Using the data below, copy each line that includes the word "Российской".
** Opening Available data block **
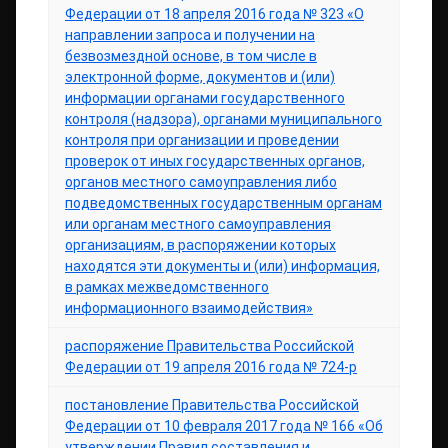
Федерации от 18 апреля 2016 года № 323 «О
направлении запроса и получении на
безвозмездной основе, в том числе в
электронной форме, документов и (или)
информации органами государственного
контроля (надзора), органами муниципального
контроля при организации и проведении
проверок от иных государственных органов,
органов местного самоуправления либо
подведомственных государственным органам
или органам местного самоуправления
организациям, в распоряжении которых
находятся эти документы и (или) информация,
в рамках межведомственного
информационного взаимодействия»
распоряжение Правительства Российской
Федерации от 19 апреля 2016 года № 724-р
постановление Правительства Российской
Федерации от 10 февраля 2017 года № 166 «Об
утверждении Правил составления и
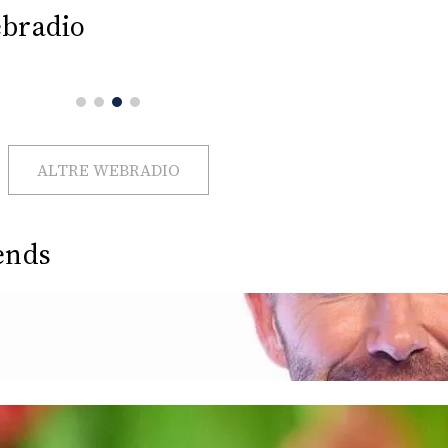
bradio
ALTRE WEBRADIO
ends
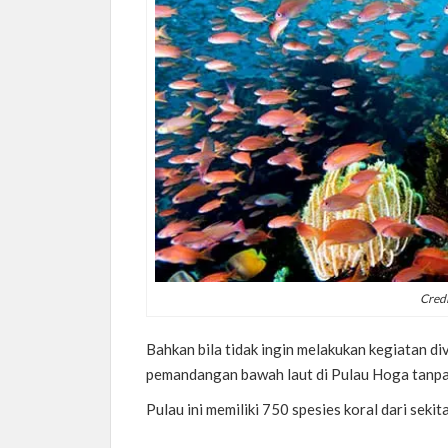
Credi
Bahkan bila tidak ingin melakukan kegiatan di
pemandangan bawah laut di Pulau Hoga tanpa 
Pulau ini memiliki 750 spesies koral dari seki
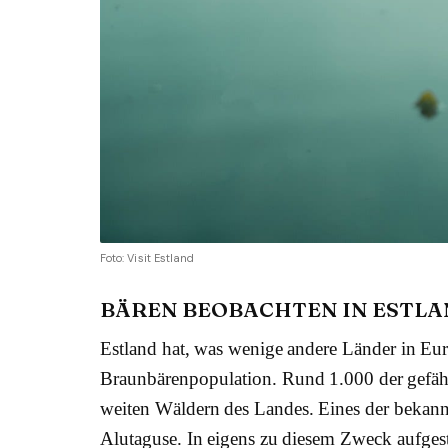
Foto: Visit Estland
BÄREN BEOBACHTEN IN ESTL
Estland hat, was wenige andere Länder in Eu
Braunbärenpopulation. Rund 1.000 der gefäh
weiten Wäldern des Landes. Eines der bekannt
Alutaguse. In eigens zu diesem Zweck aufge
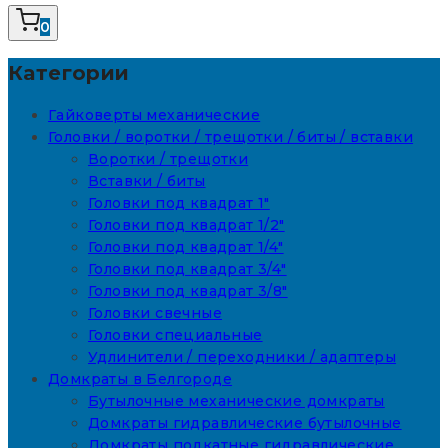
0
Категории
Гайковерты механические
Головки / воротки / трещотки / биты / вставки
Воротки / трещотки
Вставки / биты
Головки под квадрат 1"
Головки под квадрат 1/2"
Головки под квадрат 1/4"
Головки под квадрат 3/4"
Головки под квадрат 3/8"
Головки свечные
Головки специальные
Удлинители / переходники / адаптеры
Домкраты в Белгороде
Бутылочные механические домкраты
Домкраты гидравлические бутылочные
Домкраты подкатные гидравлические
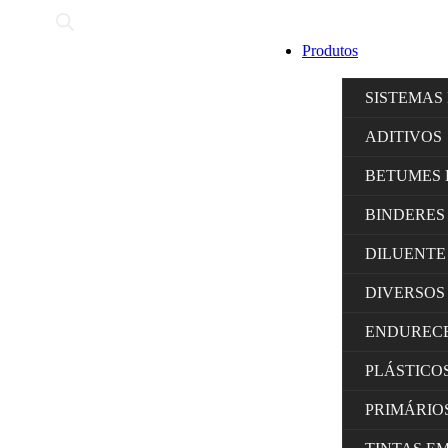
Produtos
SISTEMAS
ADITIVOS
BETUMES 
BINDERES
DILUENTE
DIVERSOS
ENDUREC
PLÁSTICO
PRIMÁRIO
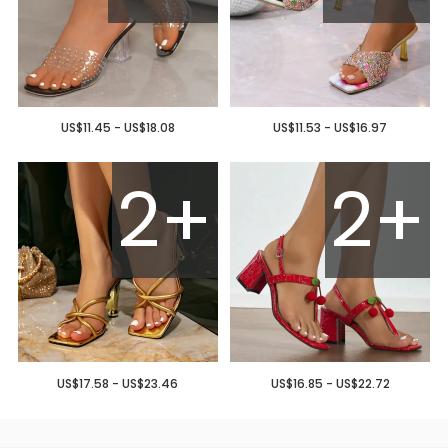
US$11.45 - US$18.08
US$11.53 - US$16.97
2+
2+
US$17.58 - US$23.46
US$16.85 - US$22.72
** Closing Available data block **
**Output for this task:**
распоряжение Правительства Российской
постановление Правительства Российской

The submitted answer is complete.